*What you are asked to do:* From the first line of the data below through the line holding "Mental Health Monitoring", write out each line exactly as it stands.

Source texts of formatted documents
▶

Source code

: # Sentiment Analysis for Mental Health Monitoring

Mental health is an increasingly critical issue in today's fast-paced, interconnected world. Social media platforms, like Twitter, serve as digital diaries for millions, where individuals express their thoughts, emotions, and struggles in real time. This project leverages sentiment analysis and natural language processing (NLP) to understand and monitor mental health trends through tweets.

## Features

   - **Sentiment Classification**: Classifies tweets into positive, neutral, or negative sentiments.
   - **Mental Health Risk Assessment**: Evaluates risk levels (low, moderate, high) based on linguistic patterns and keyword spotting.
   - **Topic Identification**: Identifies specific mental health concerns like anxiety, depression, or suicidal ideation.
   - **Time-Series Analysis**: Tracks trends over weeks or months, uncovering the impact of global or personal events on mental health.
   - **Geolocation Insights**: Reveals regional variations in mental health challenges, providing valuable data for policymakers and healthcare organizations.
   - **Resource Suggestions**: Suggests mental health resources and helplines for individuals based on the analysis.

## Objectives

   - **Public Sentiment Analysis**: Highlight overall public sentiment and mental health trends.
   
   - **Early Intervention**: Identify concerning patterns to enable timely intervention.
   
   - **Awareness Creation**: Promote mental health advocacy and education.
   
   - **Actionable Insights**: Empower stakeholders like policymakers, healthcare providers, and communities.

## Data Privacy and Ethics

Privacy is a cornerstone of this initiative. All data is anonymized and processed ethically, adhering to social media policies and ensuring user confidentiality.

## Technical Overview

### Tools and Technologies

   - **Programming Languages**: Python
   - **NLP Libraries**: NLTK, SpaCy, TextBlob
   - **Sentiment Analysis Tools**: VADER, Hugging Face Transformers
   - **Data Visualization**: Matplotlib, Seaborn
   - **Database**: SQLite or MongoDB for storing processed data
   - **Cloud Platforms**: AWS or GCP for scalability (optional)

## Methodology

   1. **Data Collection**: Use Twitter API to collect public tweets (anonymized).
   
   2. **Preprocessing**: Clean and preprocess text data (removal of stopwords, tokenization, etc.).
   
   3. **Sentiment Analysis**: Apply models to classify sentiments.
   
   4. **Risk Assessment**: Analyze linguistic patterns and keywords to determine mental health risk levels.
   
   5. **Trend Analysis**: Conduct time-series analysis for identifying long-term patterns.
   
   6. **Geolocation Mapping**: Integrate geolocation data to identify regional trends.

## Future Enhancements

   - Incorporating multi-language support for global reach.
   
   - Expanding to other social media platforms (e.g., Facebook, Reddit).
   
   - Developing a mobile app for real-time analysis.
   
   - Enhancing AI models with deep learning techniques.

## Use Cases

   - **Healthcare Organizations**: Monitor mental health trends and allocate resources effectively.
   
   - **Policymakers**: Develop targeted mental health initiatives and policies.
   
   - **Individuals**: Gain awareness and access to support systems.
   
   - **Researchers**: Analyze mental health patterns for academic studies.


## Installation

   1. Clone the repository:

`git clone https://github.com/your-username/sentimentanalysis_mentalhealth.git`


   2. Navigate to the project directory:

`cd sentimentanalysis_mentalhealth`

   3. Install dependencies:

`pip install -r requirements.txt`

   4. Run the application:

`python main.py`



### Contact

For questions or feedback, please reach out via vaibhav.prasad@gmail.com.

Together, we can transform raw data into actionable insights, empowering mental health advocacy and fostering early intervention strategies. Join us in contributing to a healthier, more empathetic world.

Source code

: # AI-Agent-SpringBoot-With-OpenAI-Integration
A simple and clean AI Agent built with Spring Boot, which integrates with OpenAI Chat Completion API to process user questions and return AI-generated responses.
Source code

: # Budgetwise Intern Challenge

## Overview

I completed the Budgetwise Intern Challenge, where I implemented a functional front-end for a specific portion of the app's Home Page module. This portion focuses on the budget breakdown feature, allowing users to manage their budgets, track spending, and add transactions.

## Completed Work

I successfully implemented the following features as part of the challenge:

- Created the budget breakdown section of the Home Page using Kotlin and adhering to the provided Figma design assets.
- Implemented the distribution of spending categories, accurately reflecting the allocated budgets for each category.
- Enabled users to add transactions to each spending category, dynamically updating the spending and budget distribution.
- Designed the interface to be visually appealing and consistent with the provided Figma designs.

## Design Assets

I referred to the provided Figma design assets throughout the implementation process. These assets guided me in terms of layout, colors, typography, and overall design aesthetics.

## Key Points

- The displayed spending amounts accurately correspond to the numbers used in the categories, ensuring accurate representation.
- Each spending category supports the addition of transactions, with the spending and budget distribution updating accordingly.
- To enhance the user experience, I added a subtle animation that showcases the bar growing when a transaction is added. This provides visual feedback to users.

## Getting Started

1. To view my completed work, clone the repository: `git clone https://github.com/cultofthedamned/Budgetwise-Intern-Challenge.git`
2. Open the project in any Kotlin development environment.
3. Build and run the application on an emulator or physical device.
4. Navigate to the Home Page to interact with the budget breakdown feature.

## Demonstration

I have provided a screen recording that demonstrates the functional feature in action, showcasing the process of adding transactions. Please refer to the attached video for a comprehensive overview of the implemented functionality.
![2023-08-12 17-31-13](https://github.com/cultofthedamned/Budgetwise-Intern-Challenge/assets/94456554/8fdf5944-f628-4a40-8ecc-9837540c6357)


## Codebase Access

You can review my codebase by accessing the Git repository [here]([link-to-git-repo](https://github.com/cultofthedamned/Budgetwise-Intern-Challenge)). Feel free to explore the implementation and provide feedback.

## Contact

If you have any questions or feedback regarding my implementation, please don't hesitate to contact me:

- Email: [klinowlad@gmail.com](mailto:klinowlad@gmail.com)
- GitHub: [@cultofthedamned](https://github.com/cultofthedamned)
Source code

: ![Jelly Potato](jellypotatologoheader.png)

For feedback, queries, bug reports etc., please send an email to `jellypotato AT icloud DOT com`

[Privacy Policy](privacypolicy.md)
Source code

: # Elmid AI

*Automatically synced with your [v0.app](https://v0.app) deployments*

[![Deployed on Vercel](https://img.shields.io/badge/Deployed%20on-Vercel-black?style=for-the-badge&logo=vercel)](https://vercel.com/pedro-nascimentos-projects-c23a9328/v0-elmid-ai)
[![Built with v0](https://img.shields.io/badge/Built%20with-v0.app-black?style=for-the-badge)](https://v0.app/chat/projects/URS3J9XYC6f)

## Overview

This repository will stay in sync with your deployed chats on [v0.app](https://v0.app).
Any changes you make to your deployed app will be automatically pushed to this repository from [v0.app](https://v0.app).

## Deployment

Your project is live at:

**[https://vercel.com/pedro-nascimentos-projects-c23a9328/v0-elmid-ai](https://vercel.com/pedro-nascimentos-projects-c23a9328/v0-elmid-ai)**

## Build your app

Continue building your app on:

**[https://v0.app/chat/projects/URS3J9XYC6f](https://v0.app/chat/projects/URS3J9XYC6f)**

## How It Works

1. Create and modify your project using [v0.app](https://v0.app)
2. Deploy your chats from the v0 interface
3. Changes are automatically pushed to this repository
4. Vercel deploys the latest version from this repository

◀

*Answer space:*
Source code

: # Sentiment Analysis for Mental Health Monitoring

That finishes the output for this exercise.